According to Azevedo (2000), as it is not possible to determine a relationship that contains all eventualities, in some cases, renegotiation is inevitable. However, as an opportunistic behavior is a possibility, this renegotiation is subject to one of the parties taking advantage of the gains, which in turn results in losses to the other party. Thus, in economic transactions, based on the issue of opportunism, one side could try to take advantage of the other due to the impotence of predicting future events. Hence, agents often have to resort to safeguard contracts, which in turn contribute to increase some TCs.

There are some forms reported in the literature that enable controlling the prob­lems of post-contractual opportunism, namely increase the resources to monitor transactions, reduce information asymmetry, and adopt contractual incentives rewarding the agents’ compliance or good performance. The vertical integra­tion itself can eliminate conflict of interest, especially in transactions between an organization and its suppliers, reducing TC, though this integration could increase operating costs (Bonfim 2011).
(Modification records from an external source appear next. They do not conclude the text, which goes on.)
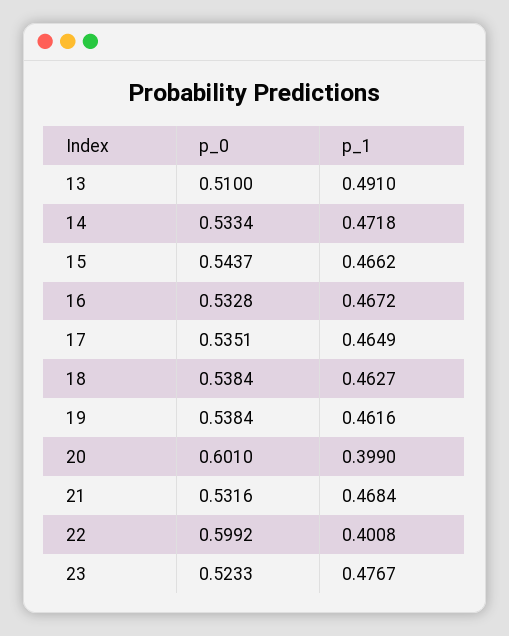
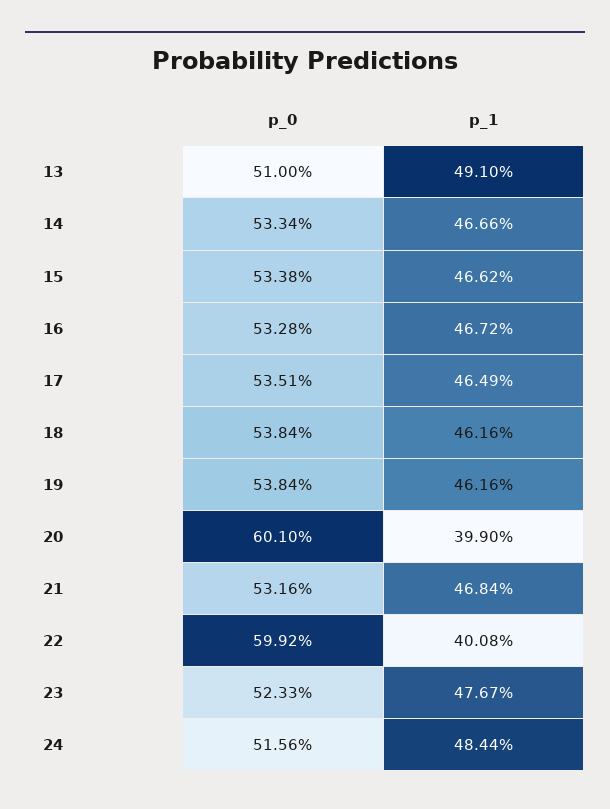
  {
    "p_0": {
      "13": 0.51,
      "14": 0.5334,
-     "15": 0.5437,
+     "15": 0.5338,
      "16": 0.5328,
      "17": 0.5351,
      "18": 0.5384,
      "19": 0.5384,
      "20": 0.601,
      "21": 0.5316,
      "22": 0.5992,
-     "23": 0.5233
+     "23": 0.5233,
+     "24": 0.5156
    },
    "p_1": {
      "13": 0.491,
-     "14": 0.4718,
+     "14": 0.4666,
      "15": 0.4662,
      "16": 0.4672,
      "17": 0.4649,
-     "18": 0.4627,
+     "18": 0.4616,
      "19": 0.4616,
      "20": 0.399,
      "21": 0.4684,
      "22": 0.4008,
-     "23": 0.4767
+     "23": 0.4767,
+     "24": 0.4844
    }
  }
On account of the intrinsically qualitative competitive process, the literature generally does not address the governance structures and the theory of competi­tiveness. This supposes, mistakenly, that the coordination of supply chains occurs efficiently or that more efficient structures through mechanisms associated with competitive rivalry are used (Farina 1999).
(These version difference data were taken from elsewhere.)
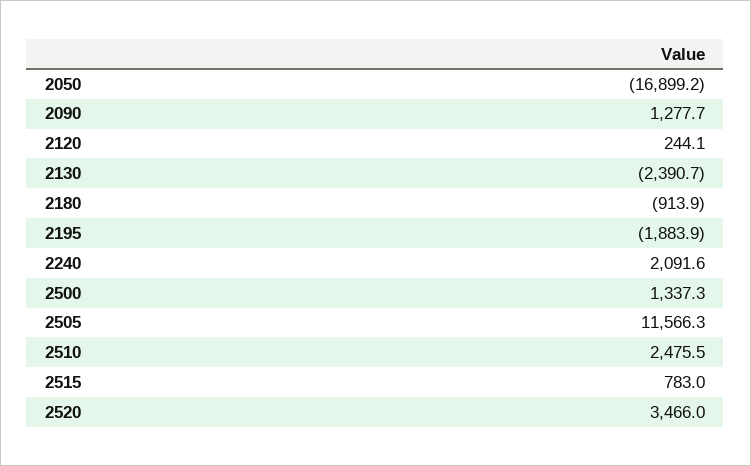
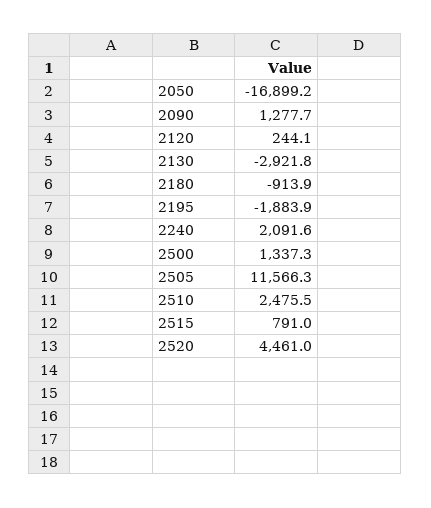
  {
    "2050": -16899.2,
    "2090": 1277.7,
    "2120": 244.1,
-   "2130": -2390.7,
+   "2130": -2921.8,
    "2180": -913.9,
    "2195": -1883.9,
    "2240": 2091.6,
    "2500": 1337.3,
    "2505": 11566.3,
    "2510": 2475.5,
-   "2515": 783,
+   "2515": 791,
-   "2520": 3466
+   "2520": 4461
  }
Coutinho and Ferraz (1995) pointed out that strategies are the basis of the dynamics of competitiveness, which seek to expand and renew the companies’ capacity required by the standards of competition (or “rules of the game”) in the market they are embedded.

Buainain et al. (2007) deem that competitiveness will only be achieved by including practices that encourage cooperation between the economic agents of a supply chain, including the government. According to the authors, considering that a company’s competitiveness is linked to the system it is inserted in could mean significantly changing the way such company views and manages its business. Thus, the authors emphasize the importance of vertical and horizontal manage­ment within a system to gain competitiveness. According to Buainain et al. (2007), a serious problem is the lack of works and experiences that report the problems of internal management in the family farmers’ network, as well as the relationship between them and their customers and suppliers.

Thus, competitiveness is reflected by these companies’ greater or lesser ability to adopt governance structures that reduce TC, enable greater integration with the agricultural production, and set conditions for systemic competitiveness (Batalha and Souza Filho 2009).